Un joven de posición era como el primogénito de una casa real; el chico que barría su oficina o conducía su carro de reparto podía coquetear con las alegres chicas campesinas, pero él tenía que pasarse la velada sentado en un lujoso salón, donde la conversación languidecía de modo tan perceptible que el padre entraba a menudo y hacía torpes esfuerzos por animar el ambiente. De camino a casa después de la aburrida visita, tropezaba tal vez con Tony y Lena, que caminaban por la acera cuchicheando, o con las tres Marys de Bohemia, con sus largos abrigos y sus gorros de felpa, comportándose con una dignidad que sólo servía para hacer más sabrosas las excitantes historias que de ellas se contaban. Si iba al hotel para hablar de negocios con algún viajante, allí estaba Tiny, arqueándose ante él como una gata. Si iba a la lavandería en busca de los cuellos de sus camisas, allí estaban las cuatro chicas danesas, sonriendo desde sus tablas de planchar, con el blanco cuello y las mejillas sonrosadas.
Las tres Marys eran las heroínas de un ciclo de historias escandalosas que los viejos gustaban de relatar cuando se sentaban junto a la expendeduría de tabaco en la tienda. Mary Dusak había sido ama de llaves en el rancho de un soltero de Boston y, tras varios años a su servicio, se había visto obligada a retirarse del mundo durante un breve espacio de tiempo. Más tarde había vuelto a la ciudad para ocupar el lugar de su amiga Mary Svoboda, que se hallaba en la misma vergonzosa situación. Se consideraba que las tres Marys eran tan peligrosas en una casa como explosivos de alta potencia; sin embargo, cocinaban tan bien y eran amas de casa tan admirables que jamás les faltó el trabajo.
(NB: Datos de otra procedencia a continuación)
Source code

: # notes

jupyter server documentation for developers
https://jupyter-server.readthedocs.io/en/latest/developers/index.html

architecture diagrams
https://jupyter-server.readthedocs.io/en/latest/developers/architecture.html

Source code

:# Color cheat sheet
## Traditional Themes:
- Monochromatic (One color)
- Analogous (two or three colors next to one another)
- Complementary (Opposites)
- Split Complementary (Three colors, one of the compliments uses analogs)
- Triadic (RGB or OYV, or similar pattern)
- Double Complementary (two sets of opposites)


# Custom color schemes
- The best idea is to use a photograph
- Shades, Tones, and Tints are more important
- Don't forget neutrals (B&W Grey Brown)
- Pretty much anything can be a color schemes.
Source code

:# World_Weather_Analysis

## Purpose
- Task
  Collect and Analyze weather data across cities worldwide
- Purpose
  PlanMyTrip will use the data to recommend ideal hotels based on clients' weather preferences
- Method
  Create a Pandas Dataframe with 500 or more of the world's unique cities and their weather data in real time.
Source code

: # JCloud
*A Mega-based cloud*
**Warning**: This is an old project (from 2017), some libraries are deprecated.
La carpa de los Vanni reunía a los chicos de la ciudad y las chicas del campo en un terreno neutral. Sylvester Lovett, que era cajero en el banco de su padre, iba siempre al baile los sábados por la noche. Bailaba con Lena Lingard todos los bailes que ella le concedía, y tuvo incluso la audacia de acompañarla a casa. Si las hermanas o los amigos de Sylvester se encontraban por casualidad entre los espectadores de las «noches populares», él permanecía oculto bajo la sombra de los álamos, fumando y contemplando a Lena con expresión tensa. Varias veces tropecé con él allí, en la oscuridad, y me dio lástima. Me recordaba a Ole Benson, que se sentaba al borde de la cañada y contemplaba a Lena mientras apacentaba el ganado. Más adelante, durante el verano, cuando Lena se fue a pasar una semana con su madre, Ántonia me contó que el joven Lovett fue a verla y la llevó a dar un paseo en calesa. Yo, ingenuo de mí, creía que Sylvester se casaría con Lena, con lo que mejoraría la consideración que se tenía de todas las chicas campesinas en la ciudad.
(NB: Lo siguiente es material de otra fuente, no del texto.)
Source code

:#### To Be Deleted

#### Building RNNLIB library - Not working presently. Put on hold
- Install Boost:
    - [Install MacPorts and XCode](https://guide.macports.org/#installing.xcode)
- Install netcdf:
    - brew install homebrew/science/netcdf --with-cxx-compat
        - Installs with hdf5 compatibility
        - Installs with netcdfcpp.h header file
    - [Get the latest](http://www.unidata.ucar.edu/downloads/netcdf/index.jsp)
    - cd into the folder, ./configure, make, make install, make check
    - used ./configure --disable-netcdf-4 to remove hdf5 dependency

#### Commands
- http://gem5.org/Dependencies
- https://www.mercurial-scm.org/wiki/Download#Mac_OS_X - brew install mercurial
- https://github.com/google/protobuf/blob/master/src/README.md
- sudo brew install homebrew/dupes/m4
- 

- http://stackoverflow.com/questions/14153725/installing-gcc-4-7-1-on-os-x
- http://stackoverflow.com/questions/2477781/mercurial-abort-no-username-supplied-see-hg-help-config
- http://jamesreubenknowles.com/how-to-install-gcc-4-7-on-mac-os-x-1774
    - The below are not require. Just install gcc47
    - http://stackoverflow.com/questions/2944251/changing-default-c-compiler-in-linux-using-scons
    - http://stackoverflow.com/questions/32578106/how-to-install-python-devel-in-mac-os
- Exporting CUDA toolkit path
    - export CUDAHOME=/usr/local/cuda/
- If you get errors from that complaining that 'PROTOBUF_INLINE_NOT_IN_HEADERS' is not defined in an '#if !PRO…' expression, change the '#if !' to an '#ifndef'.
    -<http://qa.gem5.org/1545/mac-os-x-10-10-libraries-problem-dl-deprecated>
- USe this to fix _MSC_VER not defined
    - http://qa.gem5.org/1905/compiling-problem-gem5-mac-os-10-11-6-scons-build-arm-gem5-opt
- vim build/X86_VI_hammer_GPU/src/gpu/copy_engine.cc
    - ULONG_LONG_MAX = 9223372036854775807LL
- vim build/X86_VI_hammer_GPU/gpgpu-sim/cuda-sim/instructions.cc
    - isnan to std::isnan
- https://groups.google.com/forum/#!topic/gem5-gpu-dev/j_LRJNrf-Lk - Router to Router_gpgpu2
Sylvester rondó a Lena hasta que empezó a cometer errores en su trabajo; tenía que quedarse en el banco hasta la noche para hacer que le cuadraran los libros. Estaba loco por ella y todo el mundo lo sabía. Para salir del aprieto, se fugó con una viuda seis años mayor que él, que era dueña de trescientos veinte acres de tierra. Este remedio le dio resultado en apariencia. No volvió a mirar a Lena, ni alzaba los ojos cuando se llevaba la mano al sombrero ceremoniosamente siempre que tropezaba con ella por casualidad en la acera.
¡De modo que así eran, pensé yo, aquellos dependientes y contables de manos blancas y cuellos altos! Al joven Lovett le lanzaba miradas hostiles desde lejos, y sólo deseaba hallar la manera de demostrarle el desprecio que me inspiraba.